A hot idea for insulating tiny batteries
Engineering physics researchers are devising a unique “blanket” that will enable them to squeeze as much electricity as possible from nuclear-powered batteries the size of a grain of coarse salt.
Such batteries, which exploit the natural decay of radioisotopes to generate electricity, could provide virtually indefinite power for micro-technologies like fly-sized robots for military applications or sensors that monitor a building’s health.
Blanchard
Other technologies such as fuel cells, chemical batteries or turbine generators also might work in micro-scale applications, says Professor James Blanchard. “But all of them are short-lived,” he says. “They either need to be recharged or refueled. Our niche is things that need to be placed and ignored, and just keep running for years.”
Nuclear microbatteries convert heat or energy to electricity more efficiently when they are hot, so it makes sense to insulate them, says Blanchard. “The better the insulation, the hotter the source gets, so the more efficient the battery can be,” he says.
However, insulating a millimeter-square battery in a way that minimizes heat loss is no easy task. Multifoil insulation is an effective macro-level insulator that combines several thin layers of foil each separated by a vacuum. “They work because they’re radiating heat from one layer to another, as opposed to conducting heat through a solid,” says Blanchard.
For the microscale, however, multifoil insulation is far too thick.
So, capitalizing on the layered concept, which reduces heat radiation for a fixed temperature drop, Blanchard and graduate student Rui Yao decided to sandwich semicircular silicon oxide pillars-poor conductors-between very thin silicon sheets.
“You want as little conduction through these pillars as possible,” says Blanchard.
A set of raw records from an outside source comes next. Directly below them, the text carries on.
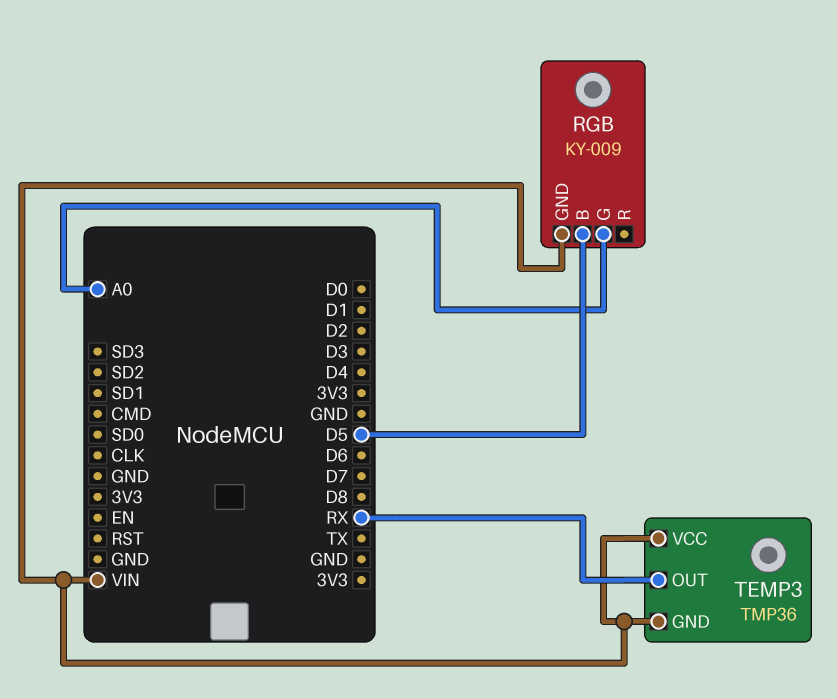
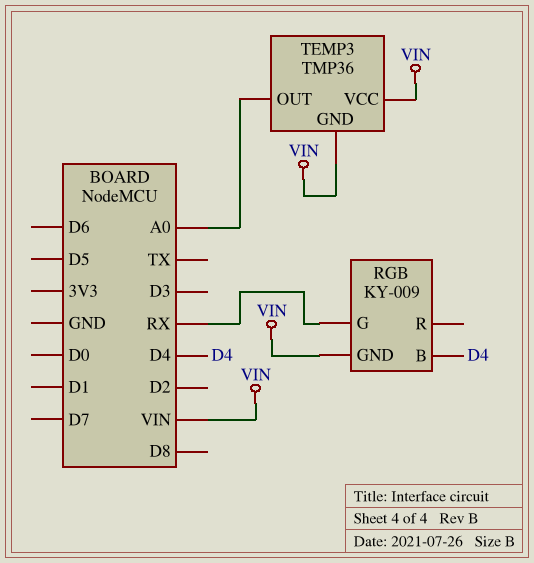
RGB pin B: D5 -> D4
RGB pin G: A0 -> RX
TEMP3 pin OUT: RX -> A0

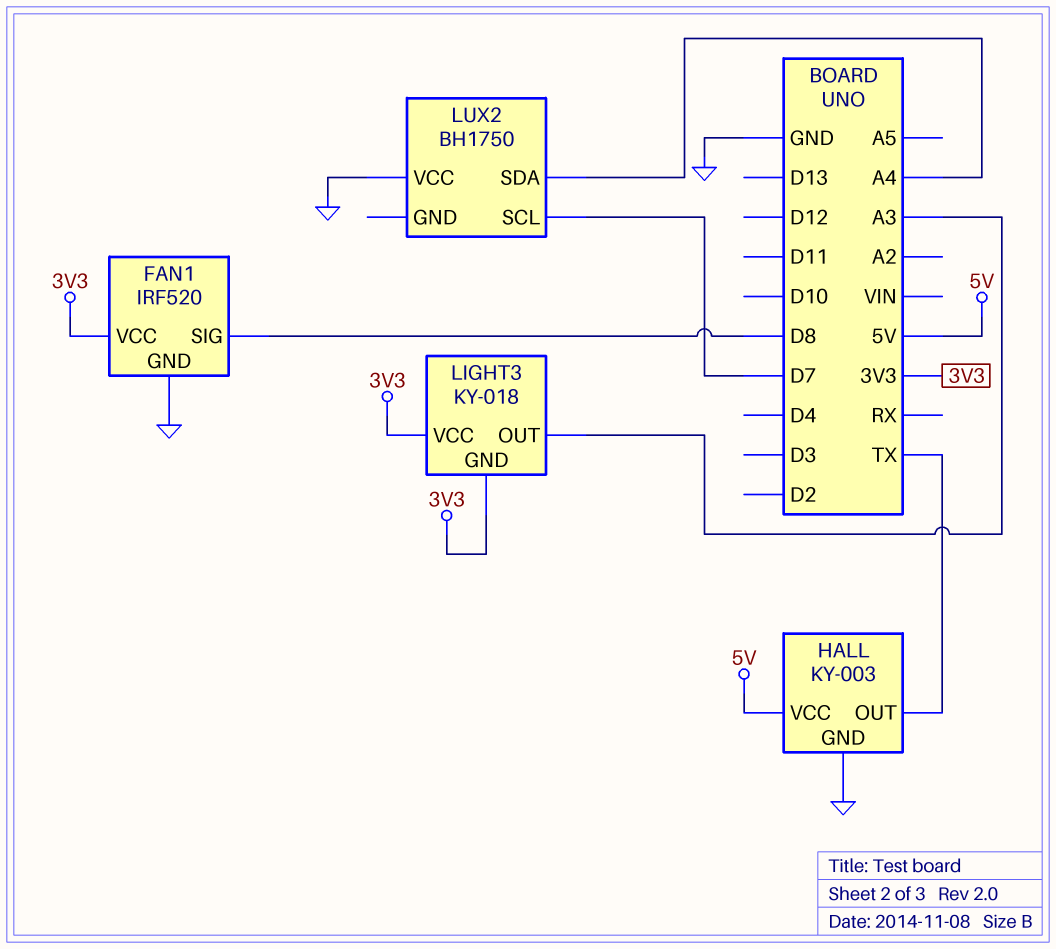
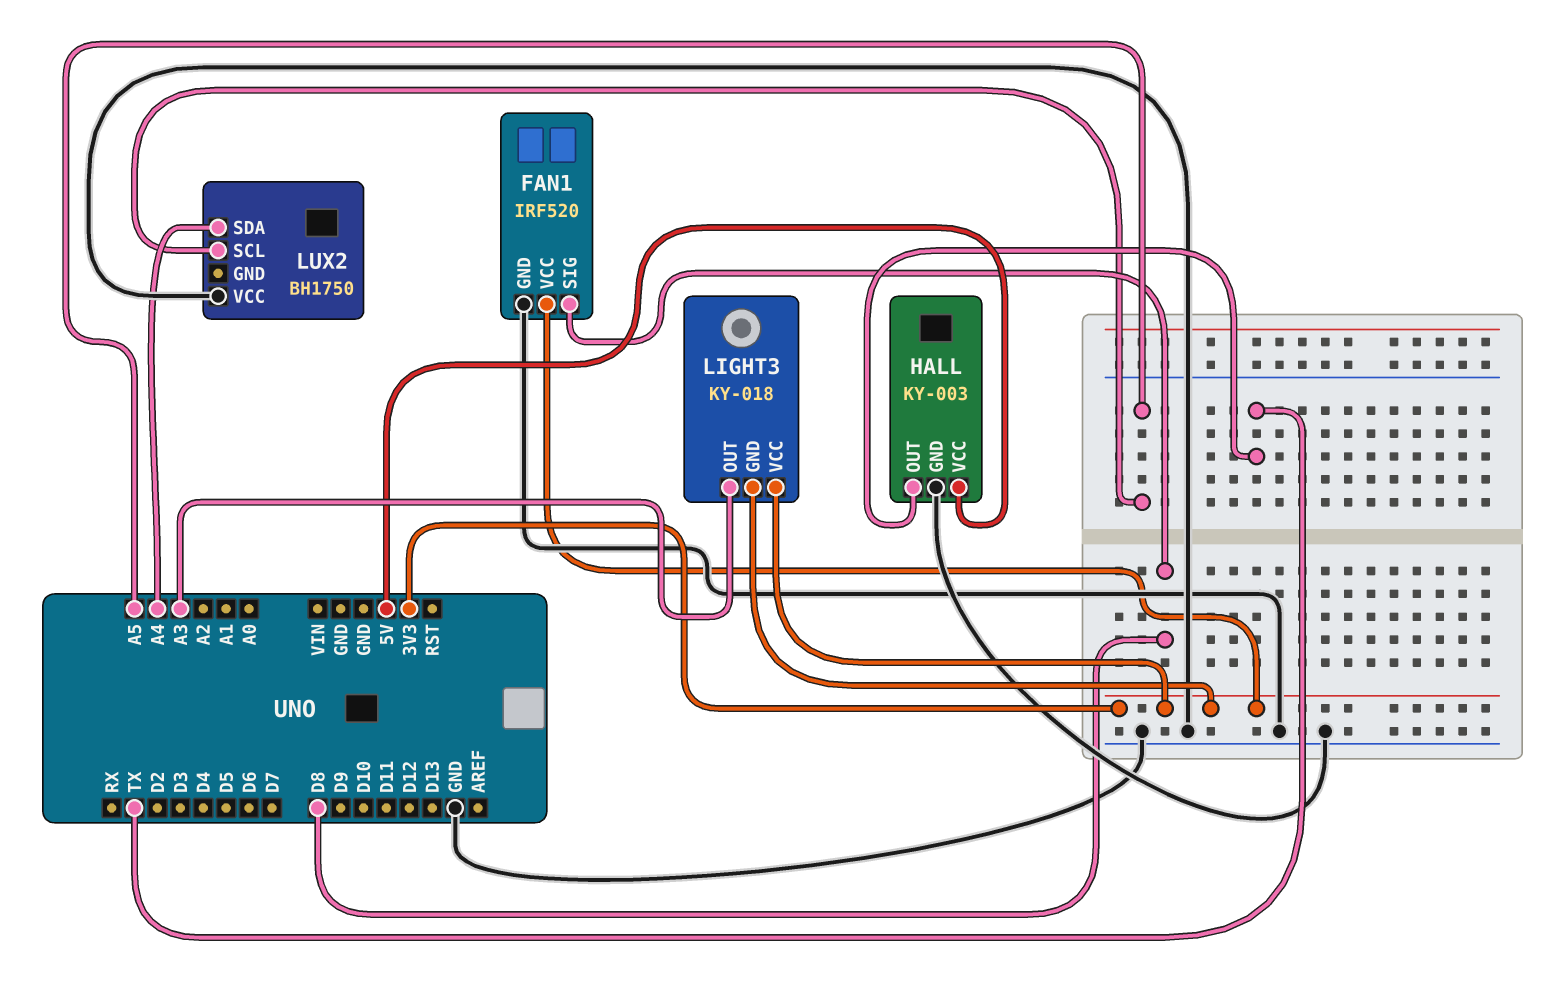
LUX2 pin SCL: D7 -> A5

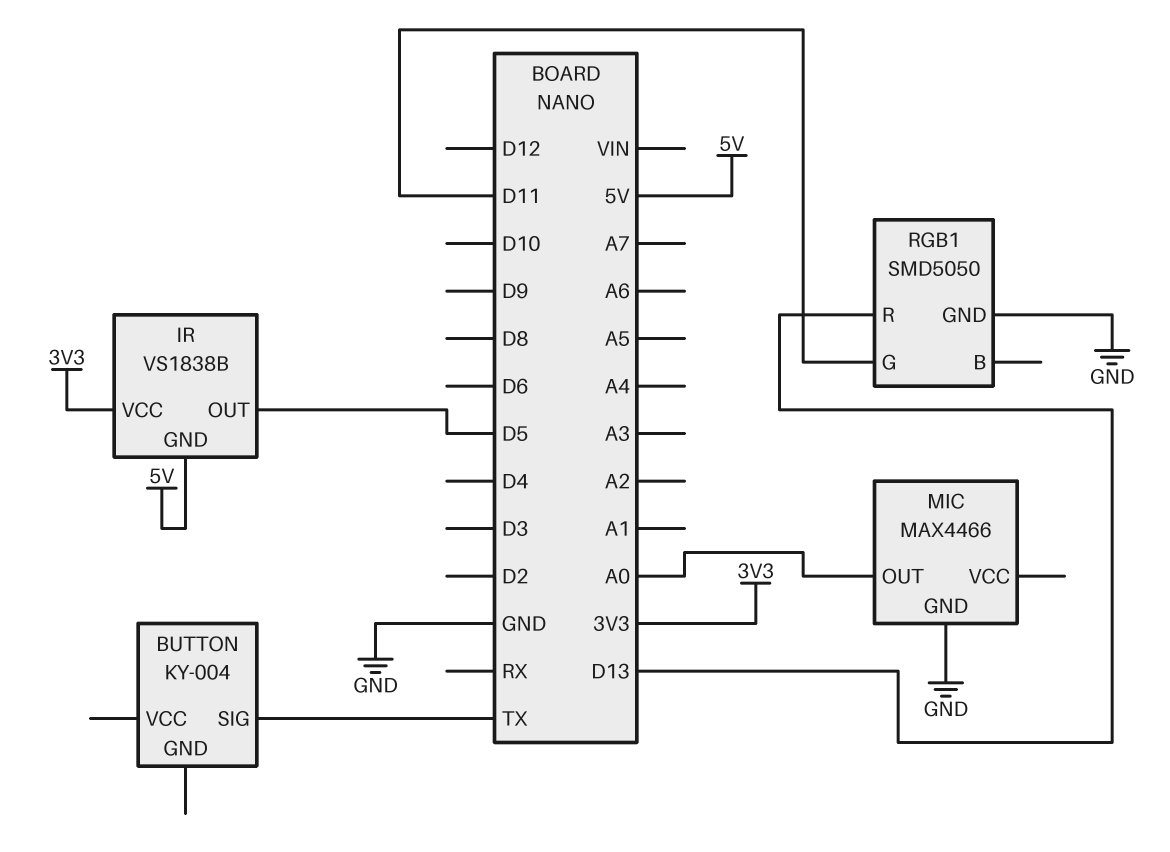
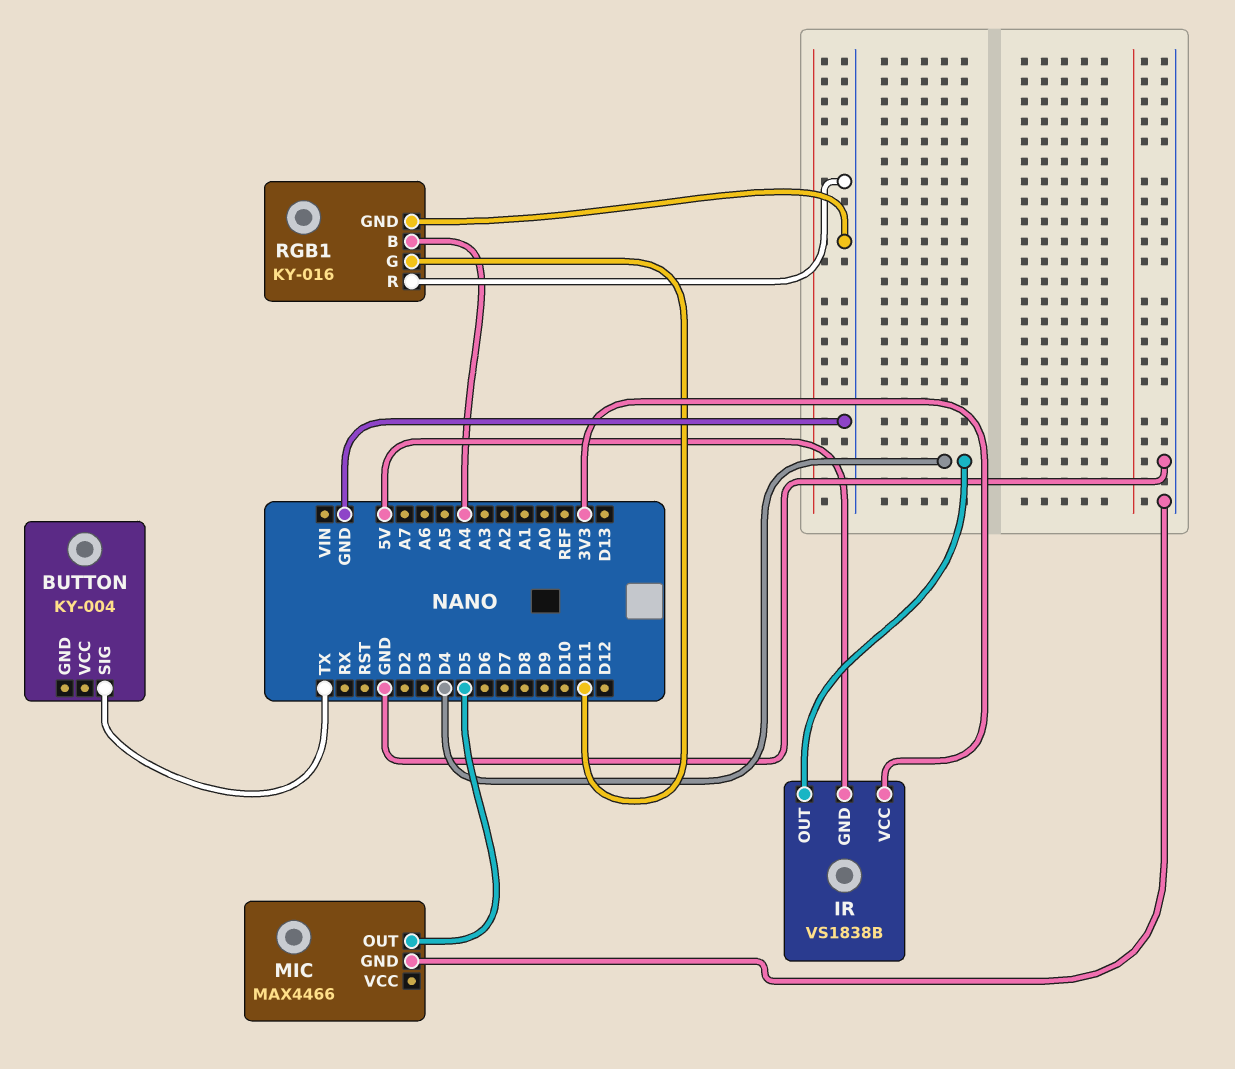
IR pin OUT: D5 -> D4
MIC pin OUT: A0 -> D5
RGB1: SMD5050 -> KY-016
RGB1 pin B: none -> A4
RGB1 pin R: D13 -> GND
They developed elaborate computer models to study the heat radiation and conduction of their microscale insulaton. And, using Wisconsin Center for Applied Microelectronics clean room facilities, Yao constructed silicon prototypes.
He now is experimentally verifying what his computer models suggest-that heat is radiating through the silicon layers without much heat loss. “The prototypes he built are a little thicker than the ones we ultimately want to get, but they’re consistent with his models,” says Blanchard.
Funded by a three-year, $300,000 Department of Energy grant and inspired by an earlier collaboration with Sandia National Laboratory researchers, Blanchard and Yao are still testing and refining the insulation. Implementation for this promising technology, they say, is a couple of years down the road.
“It looks like we’ll have an effective insulator that’s better than any solid-and better, even, than some of the multi-foil insulations that you can buy commercially,” says Blanchard.